> _Task statement_
The word "Rendered" marks the lines you need; copy each of them from the data.

___ Records shown

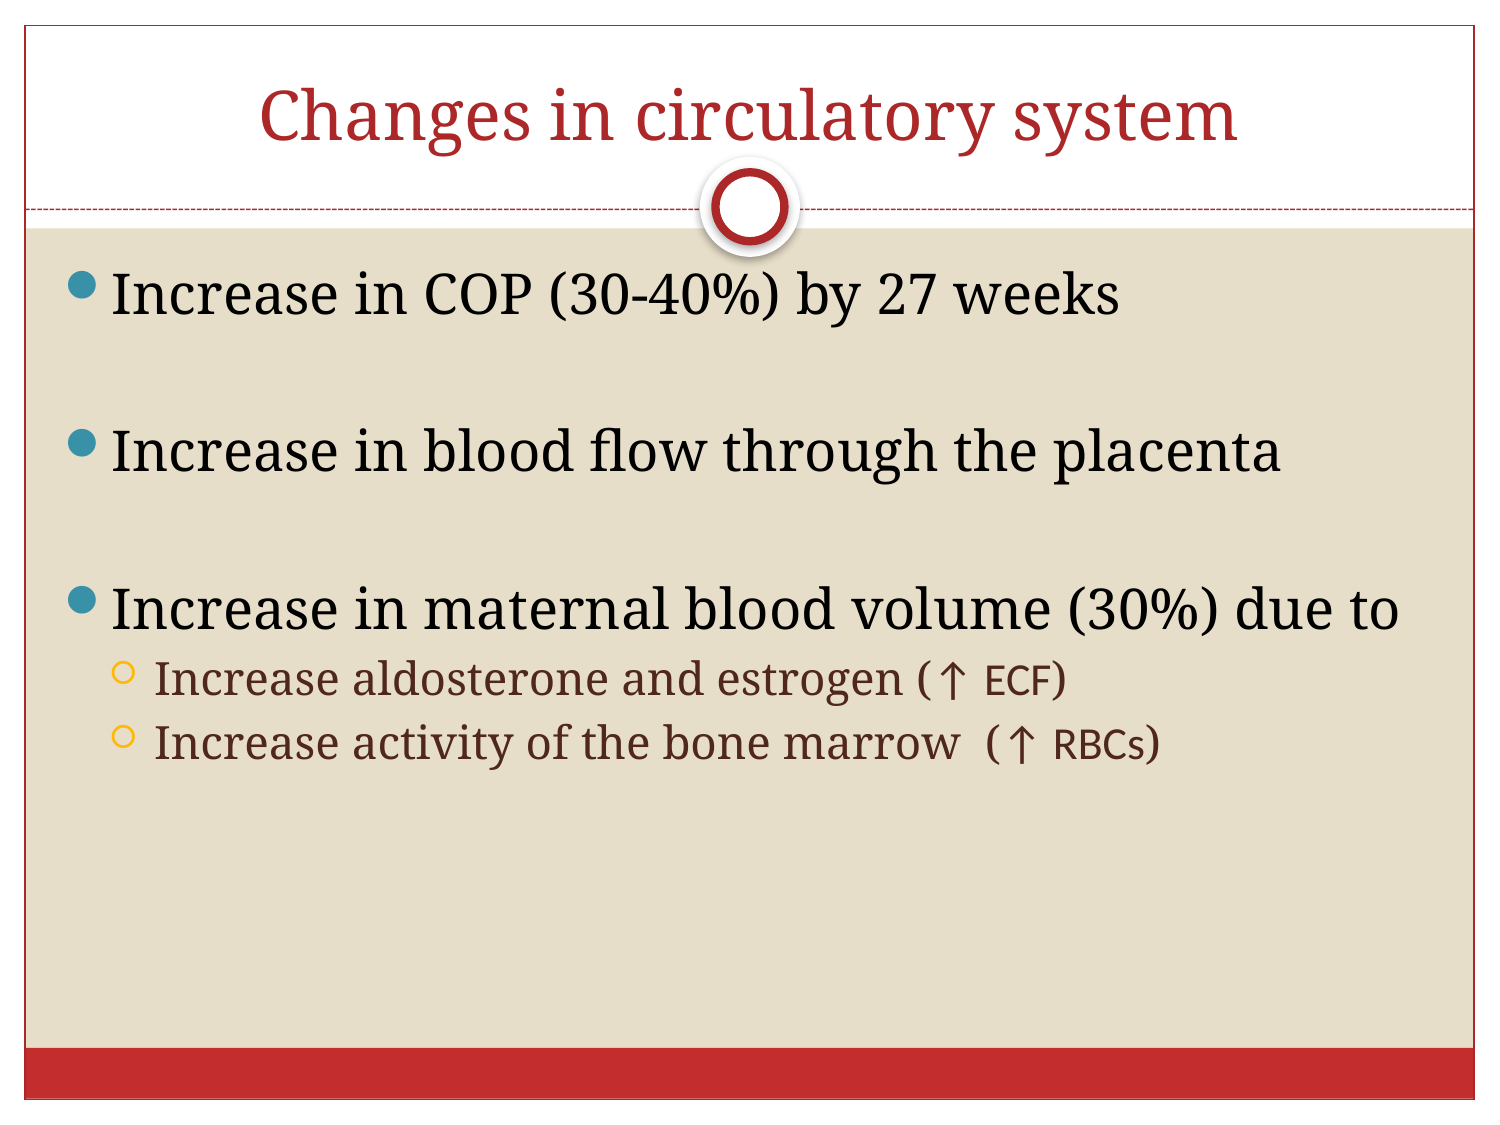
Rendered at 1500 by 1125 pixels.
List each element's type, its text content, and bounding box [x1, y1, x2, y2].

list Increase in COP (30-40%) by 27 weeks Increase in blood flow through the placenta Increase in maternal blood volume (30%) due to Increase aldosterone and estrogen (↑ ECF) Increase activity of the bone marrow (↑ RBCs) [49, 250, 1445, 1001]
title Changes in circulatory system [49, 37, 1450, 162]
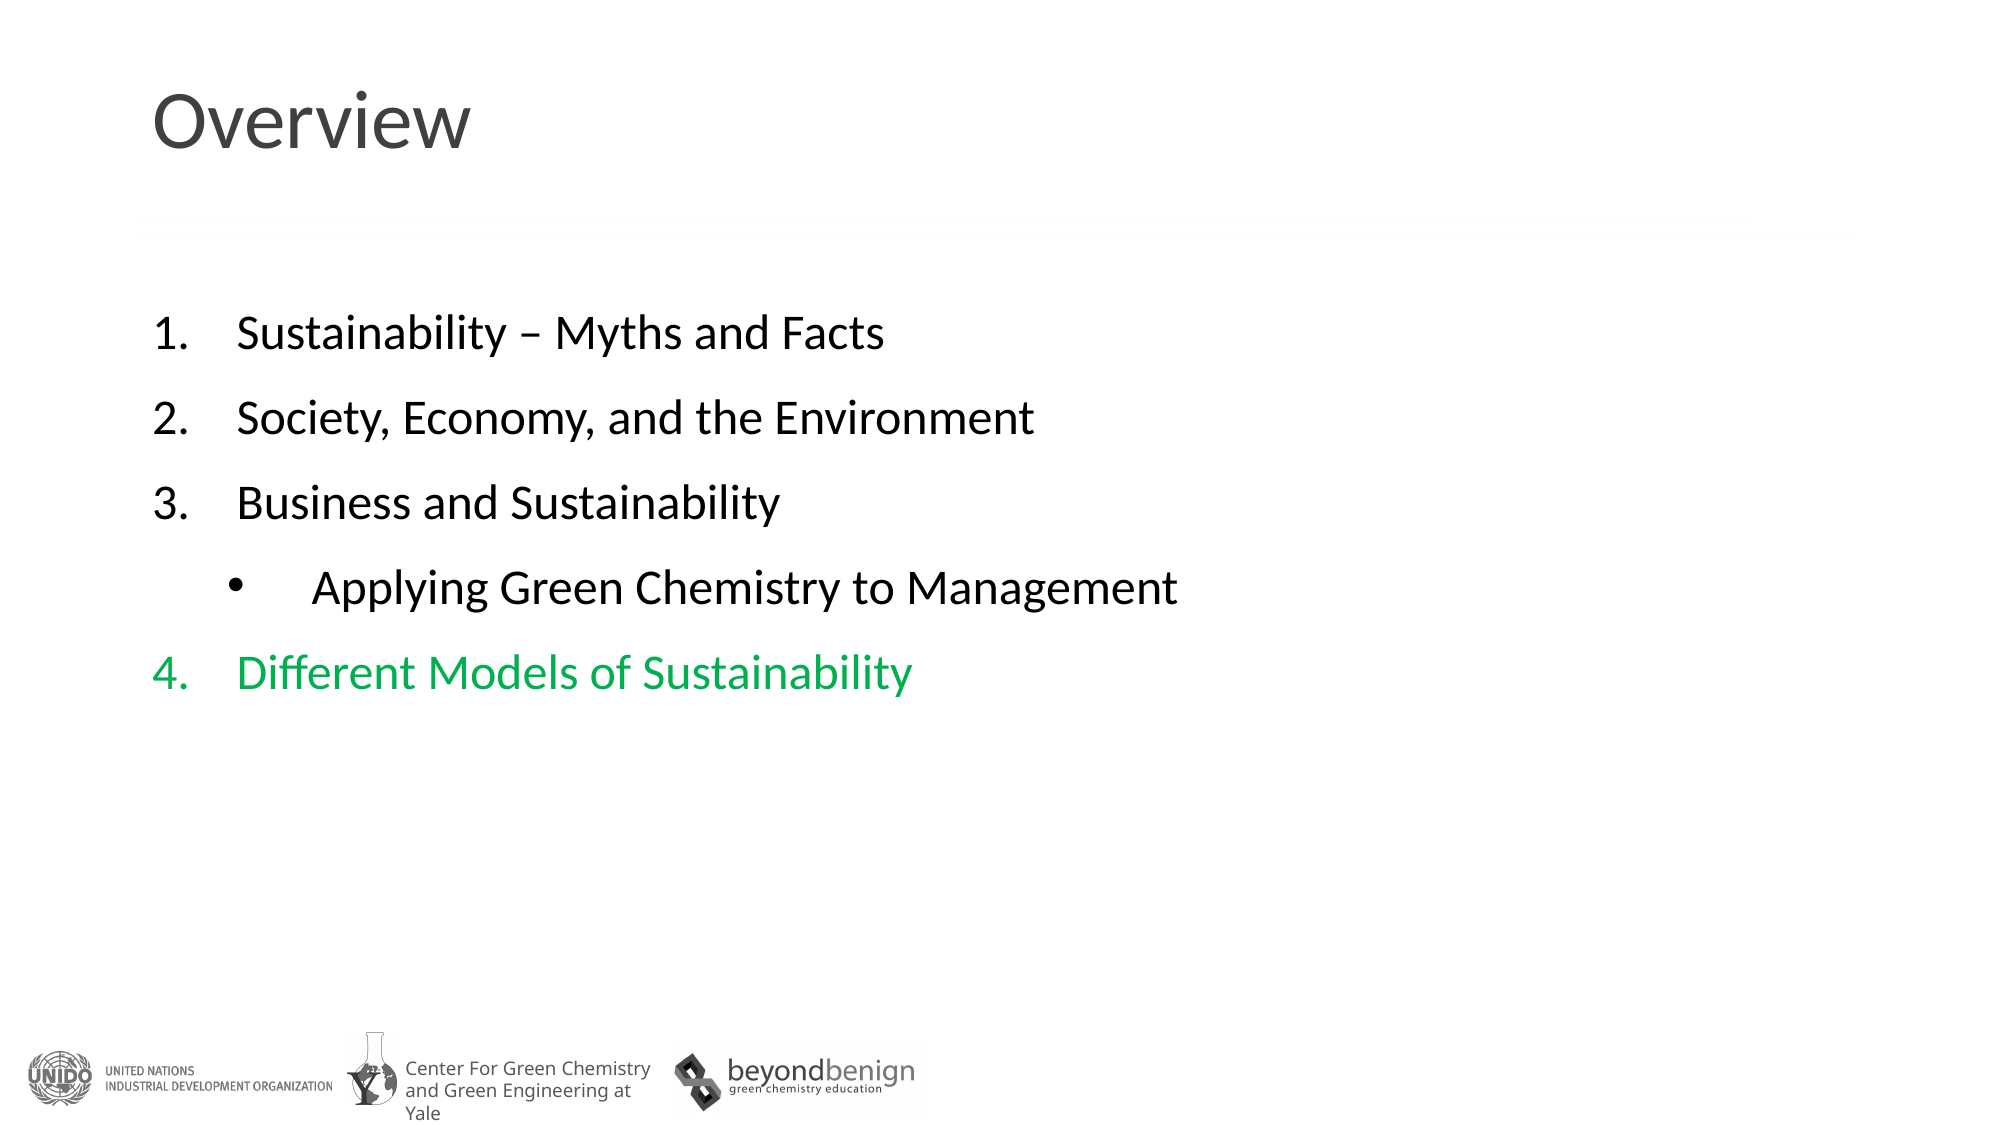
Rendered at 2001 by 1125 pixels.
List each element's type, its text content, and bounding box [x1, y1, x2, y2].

______

> _Response_
Rendered at 1500 by 1125 pixels.
Rendered at 2001 by 1125 pixels.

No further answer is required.